Das IV-Konjunkturbarometer - eine Umfrage unter Betrieben - stieg im dritten Quartal um mehr als drei Punkte auf +16,5 Punkte. Vor der Wirtschaftskrise 2008 lag der Indikator bei über plus 40, im März 2009 bei rund minus 30. Die Konjunkturumfrage wurde noch vor der Eskalation der US-Haushaltskrise durchgeführt, betonte IV-Chefökonom Christian Helmenstein am Dienstag vor Journalisten. Ein Zahlungsausfall der USA wäre ein "historisches Einmalerereignis"ähnlich wie die Lehman-Pleite 2008, betonte Helmenstein. Entscheidend sei, ob die Kapitalmärkte den sogenannten "Default" nur als kurzfristiges technisches Problem ansehen würden oder nicht.

Die Folgen eines Zahlungsausfalles wären unter anderem eine Vertrauenskrise zwischen den Banken und US-Staatspapiere könnten dann nicht mehr als Sicherheiten verwendet werden. Helmenstein erwartet, dass die Banken bereits "erhebliche Vorbereitungen" für den "Worst Case" getroffen haben.

Wirtschaftswachstum von 0,5 Prozent 

Für heuer rechnet die IV - ohne Berücksichtigung der US-Haushaltskrise - mit einem Wirtschaftswachstum von 0,5 Prozent in Österreich. "Die Folgen des geringen Wachstums lassen sich sowohl an der steigenden Arbeitslosigkeit als auch an der geringeren öffentlichen Einnahmendynamik ablesen", so IV-Generalsekretär Christoph Neumayer.
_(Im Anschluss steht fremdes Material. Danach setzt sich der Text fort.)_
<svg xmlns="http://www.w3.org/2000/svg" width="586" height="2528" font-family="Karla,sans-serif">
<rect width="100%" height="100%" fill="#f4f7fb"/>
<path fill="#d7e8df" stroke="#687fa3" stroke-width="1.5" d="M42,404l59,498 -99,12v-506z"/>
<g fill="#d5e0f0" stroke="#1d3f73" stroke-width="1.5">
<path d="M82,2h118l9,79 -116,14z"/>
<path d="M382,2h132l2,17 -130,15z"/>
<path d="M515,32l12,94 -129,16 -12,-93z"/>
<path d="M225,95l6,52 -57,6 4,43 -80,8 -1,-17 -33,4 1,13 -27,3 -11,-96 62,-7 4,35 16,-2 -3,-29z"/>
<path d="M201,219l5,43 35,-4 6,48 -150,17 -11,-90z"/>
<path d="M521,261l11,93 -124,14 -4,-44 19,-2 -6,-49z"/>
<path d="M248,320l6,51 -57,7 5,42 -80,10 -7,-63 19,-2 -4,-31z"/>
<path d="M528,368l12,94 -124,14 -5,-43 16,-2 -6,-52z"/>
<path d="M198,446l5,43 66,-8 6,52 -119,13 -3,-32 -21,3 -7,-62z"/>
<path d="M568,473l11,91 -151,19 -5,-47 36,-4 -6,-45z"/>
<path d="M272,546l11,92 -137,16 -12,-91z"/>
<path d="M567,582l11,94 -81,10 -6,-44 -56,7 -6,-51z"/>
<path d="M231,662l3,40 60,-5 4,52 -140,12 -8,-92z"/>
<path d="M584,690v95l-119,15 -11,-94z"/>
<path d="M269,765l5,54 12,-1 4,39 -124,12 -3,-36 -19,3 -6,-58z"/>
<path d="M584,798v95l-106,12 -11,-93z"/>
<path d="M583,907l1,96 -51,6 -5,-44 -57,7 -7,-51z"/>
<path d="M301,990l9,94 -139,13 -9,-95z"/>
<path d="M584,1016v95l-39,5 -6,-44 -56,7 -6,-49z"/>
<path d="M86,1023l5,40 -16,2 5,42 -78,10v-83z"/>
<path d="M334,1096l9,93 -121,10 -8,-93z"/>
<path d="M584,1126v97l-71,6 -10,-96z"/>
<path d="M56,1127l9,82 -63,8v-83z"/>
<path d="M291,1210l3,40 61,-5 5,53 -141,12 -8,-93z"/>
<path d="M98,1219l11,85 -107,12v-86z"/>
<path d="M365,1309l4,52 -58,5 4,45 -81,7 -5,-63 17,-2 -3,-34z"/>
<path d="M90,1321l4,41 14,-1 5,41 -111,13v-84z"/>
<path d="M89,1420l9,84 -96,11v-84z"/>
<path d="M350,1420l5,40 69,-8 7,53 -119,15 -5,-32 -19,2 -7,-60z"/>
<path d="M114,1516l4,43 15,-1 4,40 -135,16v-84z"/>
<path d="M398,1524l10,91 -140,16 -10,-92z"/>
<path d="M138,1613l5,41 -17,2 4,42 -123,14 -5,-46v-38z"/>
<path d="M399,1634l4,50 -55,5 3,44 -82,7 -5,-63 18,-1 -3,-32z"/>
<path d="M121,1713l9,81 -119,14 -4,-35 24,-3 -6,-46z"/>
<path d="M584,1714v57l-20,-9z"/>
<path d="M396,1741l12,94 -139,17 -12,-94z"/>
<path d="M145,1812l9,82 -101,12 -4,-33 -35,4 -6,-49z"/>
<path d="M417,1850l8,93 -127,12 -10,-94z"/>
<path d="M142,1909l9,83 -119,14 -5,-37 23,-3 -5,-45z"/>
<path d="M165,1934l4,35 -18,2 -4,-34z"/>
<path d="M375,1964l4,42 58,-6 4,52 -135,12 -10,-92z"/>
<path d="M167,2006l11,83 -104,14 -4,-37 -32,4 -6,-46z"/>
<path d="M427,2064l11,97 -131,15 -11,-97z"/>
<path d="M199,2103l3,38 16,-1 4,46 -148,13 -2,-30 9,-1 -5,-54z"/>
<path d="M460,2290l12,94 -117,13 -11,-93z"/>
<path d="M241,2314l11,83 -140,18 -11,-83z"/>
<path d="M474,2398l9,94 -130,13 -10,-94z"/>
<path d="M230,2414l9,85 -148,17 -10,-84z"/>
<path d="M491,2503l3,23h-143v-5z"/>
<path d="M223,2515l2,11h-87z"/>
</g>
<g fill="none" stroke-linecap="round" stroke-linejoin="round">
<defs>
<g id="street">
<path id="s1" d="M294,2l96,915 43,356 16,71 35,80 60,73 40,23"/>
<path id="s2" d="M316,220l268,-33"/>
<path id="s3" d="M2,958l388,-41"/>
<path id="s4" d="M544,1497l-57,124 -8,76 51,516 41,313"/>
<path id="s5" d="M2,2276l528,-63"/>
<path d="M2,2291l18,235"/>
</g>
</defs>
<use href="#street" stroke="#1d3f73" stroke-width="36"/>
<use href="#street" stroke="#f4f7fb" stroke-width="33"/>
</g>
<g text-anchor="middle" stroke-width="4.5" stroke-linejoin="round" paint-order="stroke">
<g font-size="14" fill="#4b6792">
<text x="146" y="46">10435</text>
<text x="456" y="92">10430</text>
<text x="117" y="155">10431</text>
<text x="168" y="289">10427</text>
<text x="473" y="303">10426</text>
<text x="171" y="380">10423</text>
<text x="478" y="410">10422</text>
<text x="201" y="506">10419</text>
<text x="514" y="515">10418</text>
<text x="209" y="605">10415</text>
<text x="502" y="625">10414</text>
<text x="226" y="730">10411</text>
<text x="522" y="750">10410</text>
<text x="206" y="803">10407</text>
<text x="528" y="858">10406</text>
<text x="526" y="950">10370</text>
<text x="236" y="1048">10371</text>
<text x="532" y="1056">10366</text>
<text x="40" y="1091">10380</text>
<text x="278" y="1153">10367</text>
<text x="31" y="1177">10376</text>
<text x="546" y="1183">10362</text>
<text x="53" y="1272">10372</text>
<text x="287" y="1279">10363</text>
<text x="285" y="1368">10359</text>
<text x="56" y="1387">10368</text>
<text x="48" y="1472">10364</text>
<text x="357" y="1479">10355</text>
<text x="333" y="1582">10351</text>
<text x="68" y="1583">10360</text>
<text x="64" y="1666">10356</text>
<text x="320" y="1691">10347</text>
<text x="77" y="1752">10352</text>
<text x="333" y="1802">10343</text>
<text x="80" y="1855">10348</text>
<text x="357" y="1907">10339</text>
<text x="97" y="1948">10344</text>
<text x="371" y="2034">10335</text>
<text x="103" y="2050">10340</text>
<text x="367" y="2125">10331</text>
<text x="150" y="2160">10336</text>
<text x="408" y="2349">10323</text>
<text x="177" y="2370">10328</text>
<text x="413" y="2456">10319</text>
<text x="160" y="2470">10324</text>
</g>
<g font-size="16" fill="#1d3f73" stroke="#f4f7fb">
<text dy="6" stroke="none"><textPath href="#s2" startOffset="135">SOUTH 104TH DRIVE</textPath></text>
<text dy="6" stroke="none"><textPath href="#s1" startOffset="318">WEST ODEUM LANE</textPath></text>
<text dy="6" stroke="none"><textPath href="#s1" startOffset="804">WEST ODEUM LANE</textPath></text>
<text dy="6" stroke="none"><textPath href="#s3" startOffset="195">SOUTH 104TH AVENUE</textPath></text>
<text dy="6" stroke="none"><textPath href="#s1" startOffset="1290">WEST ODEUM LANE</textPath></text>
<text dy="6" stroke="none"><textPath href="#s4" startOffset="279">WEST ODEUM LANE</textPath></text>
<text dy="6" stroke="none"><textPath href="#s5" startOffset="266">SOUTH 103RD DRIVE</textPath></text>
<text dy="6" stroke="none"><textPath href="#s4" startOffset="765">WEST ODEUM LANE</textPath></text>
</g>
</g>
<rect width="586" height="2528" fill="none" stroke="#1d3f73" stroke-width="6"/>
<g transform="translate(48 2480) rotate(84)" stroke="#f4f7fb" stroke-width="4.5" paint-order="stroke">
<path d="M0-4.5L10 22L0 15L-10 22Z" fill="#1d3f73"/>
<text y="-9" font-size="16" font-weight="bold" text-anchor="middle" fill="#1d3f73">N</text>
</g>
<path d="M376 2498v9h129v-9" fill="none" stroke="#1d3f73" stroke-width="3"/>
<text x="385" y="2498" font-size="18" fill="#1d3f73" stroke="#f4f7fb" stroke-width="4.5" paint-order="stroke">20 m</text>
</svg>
Die österreichische Wirtschaft werde sich in den kommenden Monaten langsam aus der sechs Quartale andauernden Stagnationsphase lösen. "In Österreich zeichnet sich für das kommende Jahr eine Rückkehr zum Trendwachstum in einer Größenordnung von 1,5 Prozent ab, zumal sich die konjunkturelle Lage in Zentral- und Osteuropa ebenfalls aufhellt", erwartet Helmenstein. Die wirtschaftliche Lage in Italien - der fünftwichtigste Exportmarkt für Österreich - bleibe aufgrund fehlender Strukturreformen weiterhin angespannt, dafür gibt es positive wirtschaftliche Signale aus Osteuropa.

Einmal mehr mahnte die IV von der Regierung "Strukturreformen" ein, etwa im Budgetbereich oder bei der Besteuerung des Faktors Arbeit. Die künftige Regierung brauche "keine Schönheitsoperation", sondern eine "Entschlackungskur mit einem Fitnessprogramm für den Standort".